══ EXCERPTED DATA

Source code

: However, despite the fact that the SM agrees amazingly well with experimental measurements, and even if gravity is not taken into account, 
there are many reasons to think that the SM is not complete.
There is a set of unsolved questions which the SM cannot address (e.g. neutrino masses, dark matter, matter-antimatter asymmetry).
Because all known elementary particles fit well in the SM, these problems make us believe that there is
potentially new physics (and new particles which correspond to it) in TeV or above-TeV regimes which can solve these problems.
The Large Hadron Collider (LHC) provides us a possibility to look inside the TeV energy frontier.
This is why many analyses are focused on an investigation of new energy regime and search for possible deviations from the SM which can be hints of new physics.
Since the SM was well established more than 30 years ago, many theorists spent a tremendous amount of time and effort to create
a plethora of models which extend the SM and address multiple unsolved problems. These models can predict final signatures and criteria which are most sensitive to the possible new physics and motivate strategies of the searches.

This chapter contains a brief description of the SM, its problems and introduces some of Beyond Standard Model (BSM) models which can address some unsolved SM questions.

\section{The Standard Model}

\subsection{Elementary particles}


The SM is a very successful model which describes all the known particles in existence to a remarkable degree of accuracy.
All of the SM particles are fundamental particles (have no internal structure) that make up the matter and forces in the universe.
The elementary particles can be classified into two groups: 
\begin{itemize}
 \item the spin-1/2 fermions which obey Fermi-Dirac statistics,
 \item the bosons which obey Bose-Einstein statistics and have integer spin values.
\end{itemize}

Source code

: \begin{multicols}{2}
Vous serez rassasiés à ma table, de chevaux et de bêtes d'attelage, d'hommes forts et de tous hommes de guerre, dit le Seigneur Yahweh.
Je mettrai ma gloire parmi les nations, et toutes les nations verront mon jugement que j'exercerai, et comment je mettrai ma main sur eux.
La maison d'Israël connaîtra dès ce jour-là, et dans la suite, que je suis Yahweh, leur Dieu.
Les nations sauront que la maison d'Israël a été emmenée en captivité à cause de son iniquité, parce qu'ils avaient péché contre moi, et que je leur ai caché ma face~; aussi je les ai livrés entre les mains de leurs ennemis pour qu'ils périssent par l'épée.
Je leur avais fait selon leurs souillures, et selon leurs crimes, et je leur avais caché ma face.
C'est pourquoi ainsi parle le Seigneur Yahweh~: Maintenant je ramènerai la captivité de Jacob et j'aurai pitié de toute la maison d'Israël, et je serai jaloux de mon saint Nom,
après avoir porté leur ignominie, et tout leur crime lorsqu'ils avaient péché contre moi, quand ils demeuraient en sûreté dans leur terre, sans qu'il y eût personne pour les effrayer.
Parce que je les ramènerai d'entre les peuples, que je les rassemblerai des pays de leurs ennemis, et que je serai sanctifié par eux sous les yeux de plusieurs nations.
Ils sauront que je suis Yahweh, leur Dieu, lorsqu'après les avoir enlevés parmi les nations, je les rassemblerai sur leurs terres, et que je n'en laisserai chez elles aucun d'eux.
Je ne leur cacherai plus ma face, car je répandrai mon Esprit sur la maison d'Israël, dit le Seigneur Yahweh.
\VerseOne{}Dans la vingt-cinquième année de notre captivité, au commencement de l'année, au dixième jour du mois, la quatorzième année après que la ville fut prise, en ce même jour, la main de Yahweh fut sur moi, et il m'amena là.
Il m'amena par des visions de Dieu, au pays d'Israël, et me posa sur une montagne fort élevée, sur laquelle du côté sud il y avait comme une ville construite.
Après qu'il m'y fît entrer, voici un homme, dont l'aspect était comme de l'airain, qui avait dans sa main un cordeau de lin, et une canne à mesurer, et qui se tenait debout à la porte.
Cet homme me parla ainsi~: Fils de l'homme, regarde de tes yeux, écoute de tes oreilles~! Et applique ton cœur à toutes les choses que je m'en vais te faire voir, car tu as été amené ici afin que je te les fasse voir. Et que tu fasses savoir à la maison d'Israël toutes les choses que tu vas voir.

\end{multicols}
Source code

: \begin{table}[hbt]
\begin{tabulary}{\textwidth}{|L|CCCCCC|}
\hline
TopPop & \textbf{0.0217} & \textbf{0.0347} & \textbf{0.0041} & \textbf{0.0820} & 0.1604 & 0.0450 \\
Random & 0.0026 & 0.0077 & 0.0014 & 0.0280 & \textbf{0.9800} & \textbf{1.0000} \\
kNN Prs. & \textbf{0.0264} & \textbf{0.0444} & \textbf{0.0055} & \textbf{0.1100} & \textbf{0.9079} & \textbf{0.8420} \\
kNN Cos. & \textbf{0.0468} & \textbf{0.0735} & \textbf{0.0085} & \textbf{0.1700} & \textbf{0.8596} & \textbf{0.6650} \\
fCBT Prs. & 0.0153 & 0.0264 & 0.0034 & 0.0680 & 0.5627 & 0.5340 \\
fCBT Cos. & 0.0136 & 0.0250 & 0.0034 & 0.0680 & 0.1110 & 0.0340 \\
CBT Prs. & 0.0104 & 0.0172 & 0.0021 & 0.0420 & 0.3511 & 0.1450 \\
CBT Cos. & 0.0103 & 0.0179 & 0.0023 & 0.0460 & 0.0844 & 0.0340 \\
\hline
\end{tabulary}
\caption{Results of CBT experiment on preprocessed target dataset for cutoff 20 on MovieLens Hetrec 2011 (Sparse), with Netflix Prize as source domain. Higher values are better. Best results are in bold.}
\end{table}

════

Set down exactly the lines from the one that contains "Cet homme me" to the final line above, both included, and nothing more.

§ **ANSWER**
Cet homme me parla ainsi~: Fils de l'homme, regarde de tes yeux, écoute de tes oreilles~! Et applique ton cœur à toutes les choses que je m'en vais te faire voir, car tu as été amené ici afin que je te les fasse voir. Et que tu fasses savoir à la maison d'Israël toutes les choses que tu vas voir.

\end{multicols}
Source code

: \begin{table}[hbt]
\begin{tabulary}{\textwidth}{|L|CCCCCC|}
\hline
TopPop & \textbf{0.0217} & \textbf{0.0347} & \textbf{0.0041} & \textbf{0.0820} & 0.1604 & 0.0450 \\
Random & 0.0026 & 0.0077 & 0.0014 & 0.0280 & \textbf{0.9800} & \textbf{1.0000} \\
kNN Prs. & \textbf{0.0264} & \textbf{0.0444} & \textbf{0.0055} & \textbf{0.1100} & \textbf{0.9079} & \textbf{0.8420} \\
kNN Cos. & \textbf{0.0468} & \textbf{0.0735} & \textbf{0.0085} & \textbf{0.1700} & \textbf{0.8596} & \textbf{0.6650} \\
fCBT Prs. & 0.0153 & 0.0264 & 0.0034 & 0.0680 & 0.5627 & 0.5340 \\
fCBT Cos. & 0.0136 & 0.0250 & 0.0034 & 0.0680 & 0.1110 & 0.0340 \\
CBT Prs. & 0.0104 & 0.0172 & 0.0021 & 0.0420 & 0.3511 & 0.1450 \\
CBT Cos. & 0.0103 & 0.0179 & 0.0023 & 0.0460 & 0.0844 & 0.0340 \\
\hline
\end{tabulary}
\caption{Results of CBT experiment on preprocessed target dataset for cutoff 20 on MovieLens Hetrec 2011 (Sparse), with Netflix Prize as source domain. Higher values are better. Best results are in bold.}
\end{table}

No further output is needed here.